Theokritoff goes on to describe how man sometimes acts in service of the animals by providing them with food and healing, exercising an all-embracing compassion. But surely someone who feels compassion for any difficulties animals experience in their lives would avoid ending those lives? She beautifully demonstrates that the interactions of the saints with animals show a compassion largely lost in modern urban societies. These interactions are well expressed in words of Fr Paisios, an Elder on Mount Athos in recent times, quoted elsewhere by Nikolaos Hatzinikolaou: ‘[W]hen God visits the heart, man becomes so delicate and gentle with nature that he neither disturbs it nor becomes defensive against it…When you encounter a beast or a snake and you love it, it will not hurt you, for it loves you too. You become a friend of creation which loves and trusts you in return…the environment is transformed into a temple and laws are replaced by miracle and divine intervention. This is ascetic theology.’ Similarly, ‘Fr Maximos’, as quoted by Kyriacos Markides, asserts: ‘When human beings are at a stage where they become a repository of God’s Grace, then animals instinctively recognize that as the state of the first humans prior to the Fall. Friendship is reestablished between humans and the rest of nature.’ Why end such friendship by eating your friend?
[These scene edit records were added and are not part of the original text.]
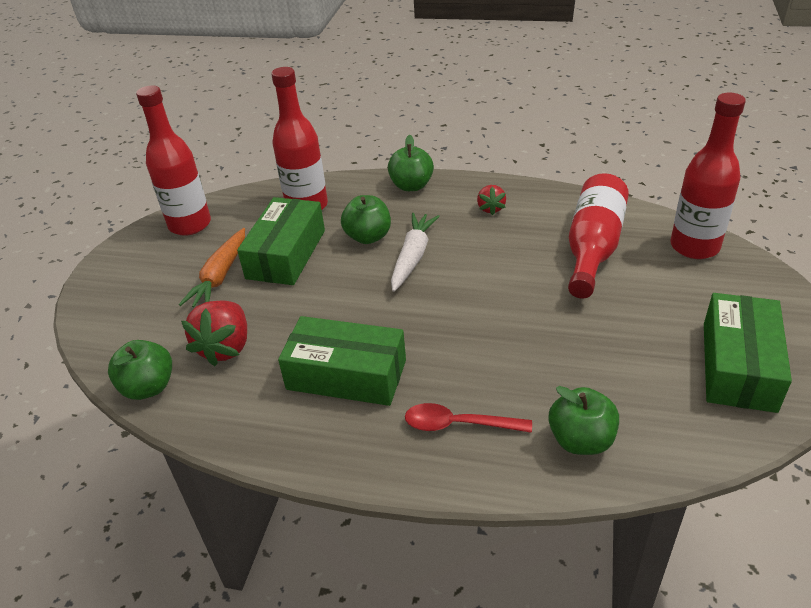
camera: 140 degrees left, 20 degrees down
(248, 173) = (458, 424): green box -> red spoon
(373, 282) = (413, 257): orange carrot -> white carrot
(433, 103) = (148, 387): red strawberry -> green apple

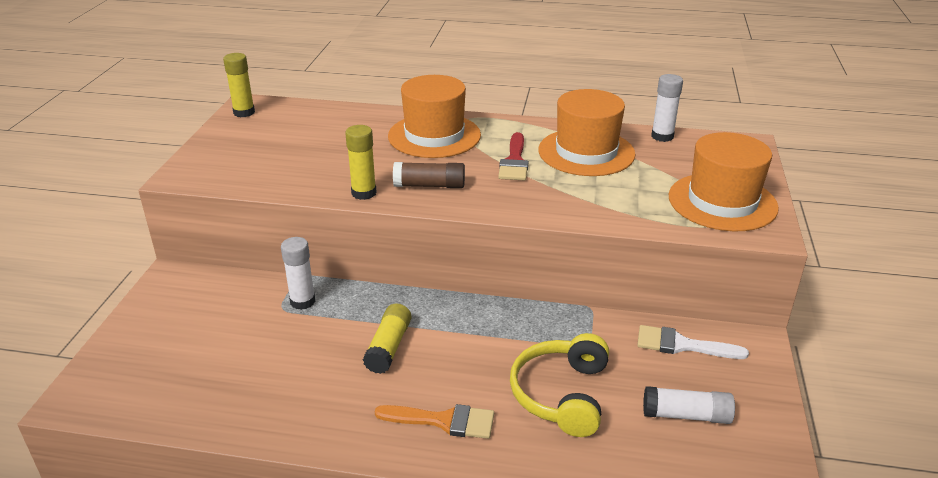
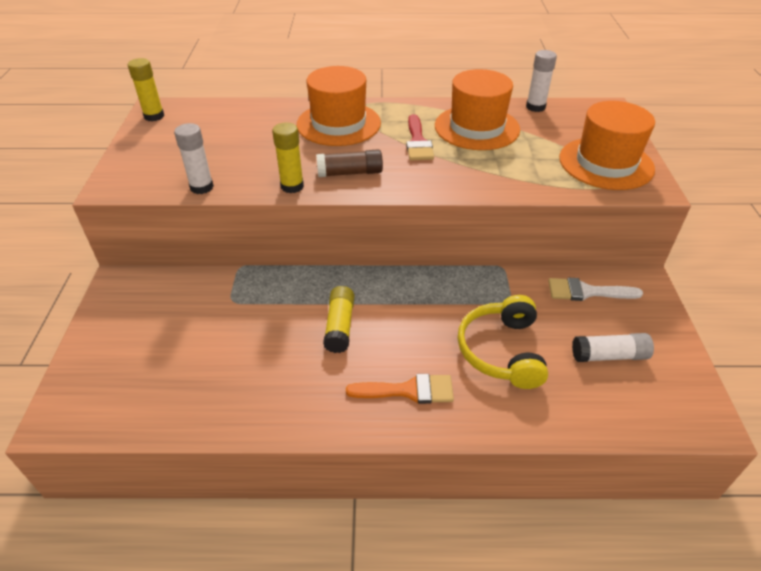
camera: 10 degrees left, 10 degrees up
(302, 301) = (249, 291): white glue stick -> white glue stick (201, 187)

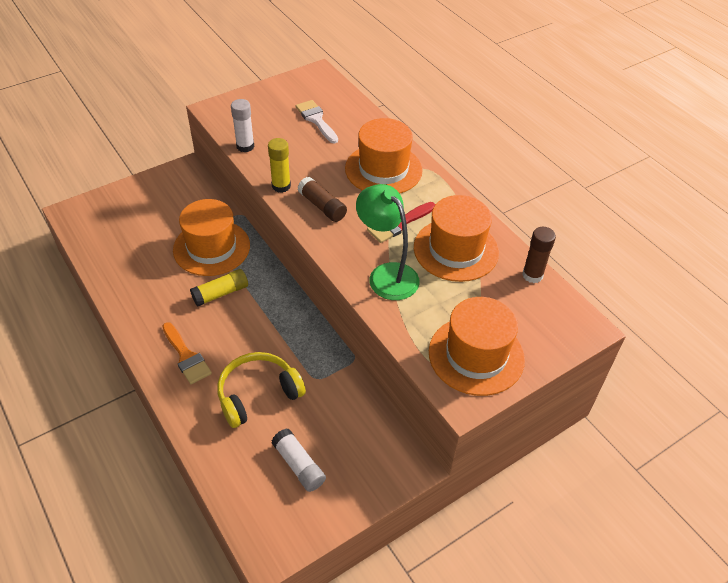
camera: 55 degrees right, 5 degrees up
(154, 116) = (306, 79): yellow glue stick -> none
(265, 307) = (211, 247): none -> orange hat
(476, 171) = (387, 274): none -> green lamp
(535, 107) = (532, 275): white glue stick -> brown glue stick
(586, 292) = (366, 427): white brush -> white brush (316, 120)

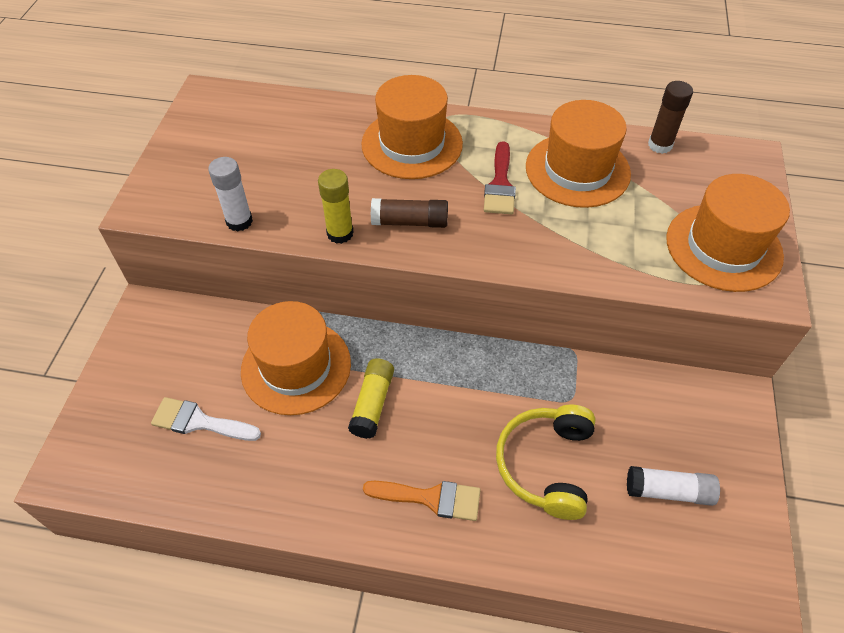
camera: 45 degrees left, 5 degrees up
(316, 120) = (275, 141): white brush -> white brush (199, 422)
(387, 274) = (559, 238): green lamp -> none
For most of us, all too familiar with such realities as being attacked by magpies, such words can only be an expression of distant aspiration rather than a description of what we experience in our daily lives. But I think that an intention of relating to the world around us so that we do not exploit it for our own purposes, superbly argued for in this book, is fittingly expressed by a diet that avoids the flesh of animals, and that such a diet may even nudge us a little further along in that direction.